But some racial-justice activists in D.C. are questioning the effort, saying it will not deter violence and will result in greater incarceration in African-American communities.
The office will soon receive three assistant U.S. attorneys as part of a national strategy by Jeff Sessions‘ Justice Department to prosecute acts of violence, drug trafficking related to the opioid crisis, and unlawful immigration. DOJ is placing 311 new assistant U.S. attorneys in various “priority areas” across the country, including D.C.
According to the U.S. Attorney’s Office, two of the new D.C. attorneys will “work on multi-agency investigations focusing on neighborhood crews and gangs in the Sixth and Seventh Police Districts,” which cover areas east of the Anacostia River. In its release, the office cites “the recent uptick in violent crime in these areas,” although a spokesperson notes that Maryland and Virginia area also getting additional resources.
As of Tuesday, homicides across D.C. are up 49 percent as compared with this time last year, per data from the Metropolitan Police Department. So far in 2018, 64 people have died in homicides, versus 43 people in 2017. But violent crime is down 7 percent and total crime is down 9 percent over last year, MPD says.
Thirty of the homicides recorded in 2018 took place in Ward 8, the District’s poorest ward, up from 16 there at this point in 2017—an 87 percent increase. Gun robberies there have also jumped to 71 this year from 50 last year, representing a 42 percent increase, police data show.
The U.S. Attorney’s Office for D.C. has roughly 300 attorneys in total, says the spokesperson. About half of these attorneys work on cases at D.C. Superior Court while a smaller team works on cases at federal court.
“We hope to have the new attorneys on board as soon as possible,” the spokesperson explains. The new attorneys will help with MPD’s Summer Crime Initiative, which targets police service areas where a higher risk of violence exists.
Activist groups like Black Lives Matter D.C. and Stop Police Terror Project D.C. are reacting to the news with skepticism. “This will do nothing to stop violence,” the latter tweeted. “We should be divesting from police, prisons, and prosecutors, and investing in people and communities instead.”
BYP100, a youth racial-justice group, called DOJ’s move “absolutely disgusting” in a tweet. “Absolutely disgusting. No housing . No jobs . Expensive transportation and food. But sure let’s just hire more prosecutors and put more people in jail,” the group said.
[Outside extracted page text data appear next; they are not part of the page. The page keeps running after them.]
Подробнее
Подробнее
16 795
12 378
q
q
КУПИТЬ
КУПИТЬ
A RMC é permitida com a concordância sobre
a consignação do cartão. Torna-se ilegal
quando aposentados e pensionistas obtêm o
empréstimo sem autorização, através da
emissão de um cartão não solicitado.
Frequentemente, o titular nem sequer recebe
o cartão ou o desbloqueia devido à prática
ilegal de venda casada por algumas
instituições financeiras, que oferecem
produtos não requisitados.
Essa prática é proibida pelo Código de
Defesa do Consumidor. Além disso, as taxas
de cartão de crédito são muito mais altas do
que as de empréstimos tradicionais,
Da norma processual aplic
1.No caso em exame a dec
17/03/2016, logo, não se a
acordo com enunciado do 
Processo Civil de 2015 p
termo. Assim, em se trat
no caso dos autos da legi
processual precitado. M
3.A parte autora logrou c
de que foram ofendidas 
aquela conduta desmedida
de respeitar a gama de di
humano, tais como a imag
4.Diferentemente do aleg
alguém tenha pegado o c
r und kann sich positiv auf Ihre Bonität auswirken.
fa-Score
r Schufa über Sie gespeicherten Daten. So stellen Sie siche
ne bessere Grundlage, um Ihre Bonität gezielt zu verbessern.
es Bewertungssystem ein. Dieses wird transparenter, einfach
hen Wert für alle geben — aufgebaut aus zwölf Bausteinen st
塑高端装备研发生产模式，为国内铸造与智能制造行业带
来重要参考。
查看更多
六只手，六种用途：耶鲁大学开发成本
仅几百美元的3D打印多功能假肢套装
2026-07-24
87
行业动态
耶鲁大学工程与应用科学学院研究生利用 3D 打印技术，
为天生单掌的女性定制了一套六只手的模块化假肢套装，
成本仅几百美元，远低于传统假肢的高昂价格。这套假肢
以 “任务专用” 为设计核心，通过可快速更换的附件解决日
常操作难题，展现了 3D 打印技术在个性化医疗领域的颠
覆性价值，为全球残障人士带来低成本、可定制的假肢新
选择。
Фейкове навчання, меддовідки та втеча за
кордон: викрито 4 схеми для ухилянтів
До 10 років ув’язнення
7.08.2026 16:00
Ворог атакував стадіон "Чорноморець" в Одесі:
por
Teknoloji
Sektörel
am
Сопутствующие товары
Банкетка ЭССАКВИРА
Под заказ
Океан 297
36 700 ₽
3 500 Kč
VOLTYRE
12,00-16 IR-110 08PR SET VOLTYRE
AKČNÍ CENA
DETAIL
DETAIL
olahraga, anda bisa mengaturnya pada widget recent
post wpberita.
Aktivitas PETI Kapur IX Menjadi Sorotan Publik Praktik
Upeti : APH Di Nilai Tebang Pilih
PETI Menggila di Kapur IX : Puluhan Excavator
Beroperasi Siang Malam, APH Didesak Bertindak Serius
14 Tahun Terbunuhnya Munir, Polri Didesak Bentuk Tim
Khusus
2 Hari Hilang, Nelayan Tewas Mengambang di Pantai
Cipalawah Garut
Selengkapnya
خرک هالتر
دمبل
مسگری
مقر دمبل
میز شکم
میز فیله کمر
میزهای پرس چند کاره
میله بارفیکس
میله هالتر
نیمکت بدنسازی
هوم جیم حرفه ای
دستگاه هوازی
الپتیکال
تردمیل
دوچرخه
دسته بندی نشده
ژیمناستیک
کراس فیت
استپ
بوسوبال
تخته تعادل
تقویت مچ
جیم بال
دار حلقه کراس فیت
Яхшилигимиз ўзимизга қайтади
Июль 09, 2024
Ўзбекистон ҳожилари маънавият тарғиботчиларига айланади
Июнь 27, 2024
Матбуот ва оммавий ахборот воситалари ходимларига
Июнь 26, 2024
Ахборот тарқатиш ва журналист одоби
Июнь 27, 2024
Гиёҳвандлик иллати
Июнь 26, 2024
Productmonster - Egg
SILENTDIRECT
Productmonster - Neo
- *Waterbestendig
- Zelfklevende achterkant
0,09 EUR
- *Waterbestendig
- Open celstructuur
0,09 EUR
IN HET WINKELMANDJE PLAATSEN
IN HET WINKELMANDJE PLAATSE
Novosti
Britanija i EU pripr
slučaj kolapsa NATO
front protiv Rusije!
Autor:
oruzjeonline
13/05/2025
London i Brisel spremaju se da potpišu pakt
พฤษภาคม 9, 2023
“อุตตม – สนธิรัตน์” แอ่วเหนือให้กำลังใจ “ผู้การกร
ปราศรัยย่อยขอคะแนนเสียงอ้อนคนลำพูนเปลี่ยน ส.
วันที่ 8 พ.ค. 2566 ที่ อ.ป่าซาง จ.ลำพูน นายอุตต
The spokesperson for the U.S. Attorney’s Office for D.C. says the office has no comment on those reactions, “except to say that the additional resources are meant to improve public safety.”
In recent days, the District has increased officer presence in the police districts covering Wards 7 and 8 by 25 percent. The D.C. Council also approved $360,000 for D.C. Attorney General Karl Racine‘s office to implement a “violence interruptor” program to prevent crime with help from residents, while D.C. Mayor Muriel Bowser‘s office announced $800,000 in anti-crime grants.
The third assistant U.S. attorney joining the U.S. Attorney’s Office will work on “complex fraud cases” such as procurement fraud and health care fraud, which grew significantly in D.C. from 2013 to 2017, according to the release.